[Machine-readable hardware designs]
_ _ _

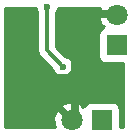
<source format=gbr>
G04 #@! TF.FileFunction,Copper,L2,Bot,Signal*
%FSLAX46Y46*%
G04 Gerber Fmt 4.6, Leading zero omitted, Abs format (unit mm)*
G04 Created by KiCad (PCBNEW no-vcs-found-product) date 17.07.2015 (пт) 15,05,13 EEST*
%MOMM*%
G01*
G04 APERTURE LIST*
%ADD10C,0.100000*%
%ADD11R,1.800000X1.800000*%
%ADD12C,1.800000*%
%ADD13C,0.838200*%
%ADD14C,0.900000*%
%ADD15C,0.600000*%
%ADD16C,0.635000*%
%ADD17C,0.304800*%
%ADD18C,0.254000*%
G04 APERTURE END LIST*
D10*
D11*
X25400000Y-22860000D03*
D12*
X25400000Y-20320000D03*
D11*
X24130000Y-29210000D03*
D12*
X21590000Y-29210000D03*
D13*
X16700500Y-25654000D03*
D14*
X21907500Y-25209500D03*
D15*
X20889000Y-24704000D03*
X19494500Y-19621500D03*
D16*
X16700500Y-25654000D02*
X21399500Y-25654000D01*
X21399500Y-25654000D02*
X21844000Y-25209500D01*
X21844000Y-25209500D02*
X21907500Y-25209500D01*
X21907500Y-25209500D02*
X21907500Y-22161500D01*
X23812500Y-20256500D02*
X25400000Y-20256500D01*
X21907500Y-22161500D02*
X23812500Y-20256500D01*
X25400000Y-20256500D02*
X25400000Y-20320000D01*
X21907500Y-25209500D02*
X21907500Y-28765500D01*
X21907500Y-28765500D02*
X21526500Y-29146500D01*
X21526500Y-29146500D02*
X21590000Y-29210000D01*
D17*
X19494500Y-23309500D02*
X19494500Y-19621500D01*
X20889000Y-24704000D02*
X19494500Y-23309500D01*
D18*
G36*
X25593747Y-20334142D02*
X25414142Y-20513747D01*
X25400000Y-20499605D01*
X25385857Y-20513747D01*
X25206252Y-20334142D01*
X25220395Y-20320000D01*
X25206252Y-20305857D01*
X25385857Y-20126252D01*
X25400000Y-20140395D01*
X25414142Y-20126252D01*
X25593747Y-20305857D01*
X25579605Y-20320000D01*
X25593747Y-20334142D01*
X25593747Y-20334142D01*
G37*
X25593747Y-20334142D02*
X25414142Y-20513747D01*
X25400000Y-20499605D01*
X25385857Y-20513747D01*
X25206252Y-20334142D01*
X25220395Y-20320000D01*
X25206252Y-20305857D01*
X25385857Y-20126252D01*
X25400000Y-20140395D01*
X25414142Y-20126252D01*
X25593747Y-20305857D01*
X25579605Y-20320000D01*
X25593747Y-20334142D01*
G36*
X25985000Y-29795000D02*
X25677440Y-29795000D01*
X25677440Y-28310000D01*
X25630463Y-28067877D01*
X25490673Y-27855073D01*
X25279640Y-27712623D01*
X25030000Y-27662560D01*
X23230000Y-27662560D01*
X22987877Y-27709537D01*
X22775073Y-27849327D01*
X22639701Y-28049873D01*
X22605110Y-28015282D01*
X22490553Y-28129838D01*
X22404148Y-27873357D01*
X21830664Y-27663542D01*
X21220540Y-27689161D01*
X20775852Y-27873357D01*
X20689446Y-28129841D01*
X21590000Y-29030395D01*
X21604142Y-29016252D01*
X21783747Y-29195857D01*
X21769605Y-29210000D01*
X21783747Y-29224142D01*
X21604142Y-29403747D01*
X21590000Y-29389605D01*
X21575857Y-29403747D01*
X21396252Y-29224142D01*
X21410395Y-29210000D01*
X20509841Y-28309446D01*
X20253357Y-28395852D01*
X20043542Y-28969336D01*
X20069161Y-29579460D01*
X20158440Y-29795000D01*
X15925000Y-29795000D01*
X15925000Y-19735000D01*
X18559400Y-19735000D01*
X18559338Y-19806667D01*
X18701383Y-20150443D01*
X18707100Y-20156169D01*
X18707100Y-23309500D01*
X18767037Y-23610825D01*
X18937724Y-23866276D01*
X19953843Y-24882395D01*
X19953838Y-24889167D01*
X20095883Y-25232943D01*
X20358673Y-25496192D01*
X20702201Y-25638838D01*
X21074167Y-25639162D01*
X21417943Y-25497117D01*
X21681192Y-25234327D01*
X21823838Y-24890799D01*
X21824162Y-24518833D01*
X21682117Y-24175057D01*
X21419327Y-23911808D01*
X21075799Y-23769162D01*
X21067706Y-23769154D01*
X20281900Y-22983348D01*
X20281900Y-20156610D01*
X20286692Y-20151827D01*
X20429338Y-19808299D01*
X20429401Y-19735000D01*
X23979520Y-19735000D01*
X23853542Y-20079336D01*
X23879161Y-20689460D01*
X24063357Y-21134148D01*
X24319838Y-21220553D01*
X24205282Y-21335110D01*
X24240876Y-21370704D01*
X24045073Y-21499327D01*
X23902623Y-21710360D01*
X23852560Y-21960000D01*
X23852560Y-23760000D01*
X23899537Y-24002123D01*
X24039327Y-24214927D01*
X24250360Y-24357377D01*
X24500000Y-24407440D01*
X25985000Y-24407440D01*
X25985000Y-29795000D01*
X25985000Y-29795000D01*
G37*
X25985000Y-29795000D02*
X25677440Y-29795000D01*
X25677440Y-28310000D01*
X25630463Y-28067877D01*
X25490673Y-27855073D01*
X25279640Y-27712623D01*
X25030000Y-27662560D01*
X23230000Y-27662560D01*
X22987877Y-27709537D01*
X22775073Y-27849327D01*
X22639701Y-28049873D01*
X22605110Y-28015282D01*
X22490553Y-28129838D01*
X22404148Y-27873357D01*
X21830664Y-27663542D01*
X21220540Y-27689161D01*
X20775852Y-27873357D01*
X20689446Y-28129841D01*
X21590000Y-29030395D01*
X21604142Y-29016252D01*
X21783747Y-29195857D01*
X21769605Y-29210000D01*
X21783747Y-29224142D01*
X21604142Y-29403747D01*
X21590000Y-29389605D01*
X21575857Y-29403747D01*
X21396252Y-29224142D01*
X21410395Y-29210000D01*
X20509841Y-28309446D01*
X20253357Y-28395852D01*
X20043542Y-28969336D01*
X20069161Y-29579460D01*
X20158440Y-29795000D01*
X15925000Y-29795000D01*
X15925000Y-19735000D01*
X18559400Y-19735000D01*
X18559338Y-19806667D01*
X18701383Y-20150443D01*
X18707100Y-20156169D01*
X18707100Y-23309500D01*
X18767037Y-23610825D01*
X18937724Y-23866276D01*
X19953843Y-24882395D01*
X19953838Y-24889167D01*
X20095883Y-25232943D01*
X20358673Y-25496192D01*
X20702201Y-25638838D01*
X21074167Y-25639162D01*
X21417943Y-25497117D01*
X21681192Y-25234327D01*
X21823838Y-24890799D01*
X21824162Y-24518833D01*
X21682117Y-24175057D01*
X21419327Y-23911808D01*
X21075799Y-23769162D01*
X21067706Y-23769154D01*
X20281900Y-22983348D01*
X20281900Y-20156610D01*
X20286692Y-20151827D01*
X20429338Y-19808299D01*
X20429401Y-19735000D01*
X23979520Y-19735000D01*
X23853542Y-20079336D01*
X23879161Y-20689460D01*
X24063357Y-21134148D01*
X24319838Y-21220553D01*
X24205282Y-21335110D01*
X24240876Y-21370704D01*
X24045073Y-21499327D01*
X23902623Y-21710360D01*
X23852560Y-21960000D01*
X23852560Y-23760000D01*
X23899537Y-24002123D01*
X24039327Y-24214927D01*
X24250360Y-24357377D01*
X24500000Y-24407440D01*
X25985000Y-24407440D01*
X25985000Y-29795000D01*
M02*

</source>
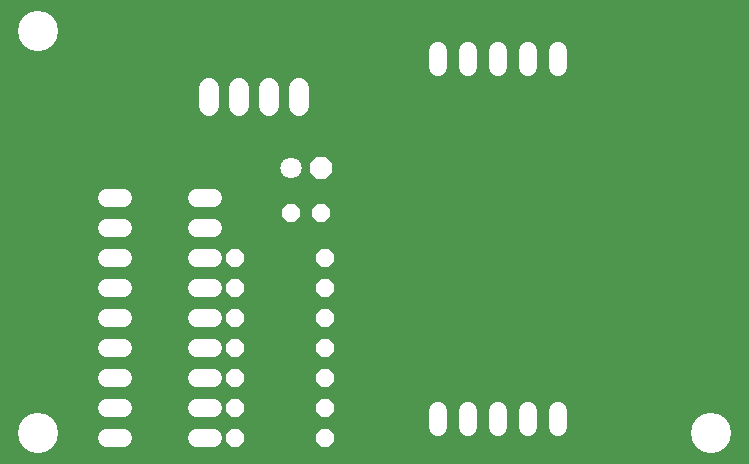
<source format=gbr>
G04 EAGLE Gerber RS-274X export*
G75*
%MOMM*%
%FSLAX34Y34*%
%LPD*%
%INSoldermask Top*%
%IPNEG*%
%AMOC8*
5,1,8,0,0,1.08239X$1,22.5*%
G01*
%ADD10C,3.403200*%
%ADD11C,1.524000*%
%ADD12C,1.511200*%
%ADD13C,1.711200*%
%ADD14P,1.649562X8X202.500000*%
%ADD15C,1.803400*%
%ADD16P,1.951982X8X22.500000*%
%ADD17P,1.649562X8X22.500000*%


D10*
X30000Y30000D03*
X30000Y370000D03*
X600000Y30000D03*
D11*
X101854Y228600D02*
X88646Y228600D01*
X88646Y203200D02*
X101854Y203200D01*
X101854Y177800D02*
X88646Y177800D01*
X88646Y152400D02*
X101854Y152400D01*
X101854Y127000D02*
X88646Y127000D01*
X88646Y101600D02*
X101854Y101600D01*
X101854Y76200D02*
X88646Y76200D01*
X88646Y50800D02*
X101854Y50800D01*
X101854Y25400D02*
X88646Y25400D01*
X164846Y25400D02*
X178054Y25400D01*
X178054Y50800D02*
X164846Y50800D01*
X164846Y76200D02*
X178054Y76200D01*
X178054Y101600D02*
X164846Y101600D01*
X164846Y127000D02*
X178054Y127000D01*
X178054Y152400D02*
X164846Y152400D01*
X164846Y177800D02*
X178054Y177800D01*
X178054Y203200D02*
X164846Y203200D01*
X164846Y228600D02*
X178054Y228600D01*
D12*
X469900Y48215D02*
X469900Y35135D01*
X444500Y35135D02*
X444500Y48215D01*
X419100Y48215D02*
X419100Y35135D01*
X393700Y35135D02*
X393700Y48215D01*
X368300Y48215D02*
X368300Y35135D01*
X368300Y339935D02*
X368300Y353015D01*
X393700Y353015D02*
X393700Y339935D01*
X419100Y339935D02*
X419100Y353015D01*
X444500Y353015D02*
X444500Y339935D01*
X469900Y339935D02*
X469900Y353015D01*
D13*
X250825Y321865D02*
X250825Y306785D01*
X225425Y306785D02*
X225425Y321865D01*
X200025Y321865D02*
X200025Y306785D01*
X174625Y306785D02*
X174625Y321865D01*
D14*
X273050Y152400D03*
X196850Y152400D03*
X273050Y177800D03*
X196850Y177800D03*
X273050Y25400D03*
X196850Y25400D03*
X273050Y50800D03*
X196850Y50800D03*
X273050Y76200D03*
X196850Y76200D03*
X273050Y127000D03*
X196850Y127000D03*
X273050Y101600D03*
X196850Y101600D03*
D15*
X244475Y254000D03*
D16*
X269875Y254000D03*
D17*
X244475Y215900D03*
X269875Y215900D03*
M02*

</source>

_ _ _

DIRECTIVE – One line above contains "X178054Y101600D02*". Output that line and each one after it, word for word, and nothing else.

EXPECTED ANSWER –
X178054Y101600D02*
X164846Y101600D01*
X164846Y127000D02*
X178054Y127000D01*
X178054Y152400D02*
X164846Y152400D01*
X164846Y177800D02*
X178054Y177800D01*
X178054Y203200D02*
X164846Y203200D01*
X164846Y228600D02*
X178054Y228600D01*
D12*
X469900Y48215D02*
X469900Y35135D01*
X444500Y35135D02*
X444500Y48215D01*
X419100Y48215D02*
X419100Y35135D01*
X393700Y35135D02*
X393700Y48215D01*
X368300Y48215D02*
X368300Y35135D01*
X368300Y339935D02*
X368300Y353015D01*
X393700Y353015D02*
X393700Y339935D01*
X419100Y339935D02*
X419100Y353015D01*
X444500Y353015D02*
X444500Y339935D01*
X469900Y339935D02*
X469900Y353015D01*
D13*
X250825Y321865D02*
X250825Y306785D01*
X225425Y306785D02*
X225425Y321865D01*
X200025Y321865D02*
X200025Y306785D01*
X174625Y306785D02*
X174625Y321865D01*
D14*
X273050Y152400D03*
X196850Y152400D03*
X273050Y177800D03*
X196850Y177800D03*
X273050Y25400D03*
X196850Y25400D03*
X273050Y50800D03*
X196850Y50800D03*
X273050Y76200D03*
X196850Y76200D03*
X273050Y127000D03*
X196850Y127000D03*
X273050Y101600D03*
X196850Y101600D03*
D15*
X244475Y254000D03*
D16*
X269875Y254000D03*
D17*
X244475Y215900D03*
X269875Y215900D03*
M02*

</source>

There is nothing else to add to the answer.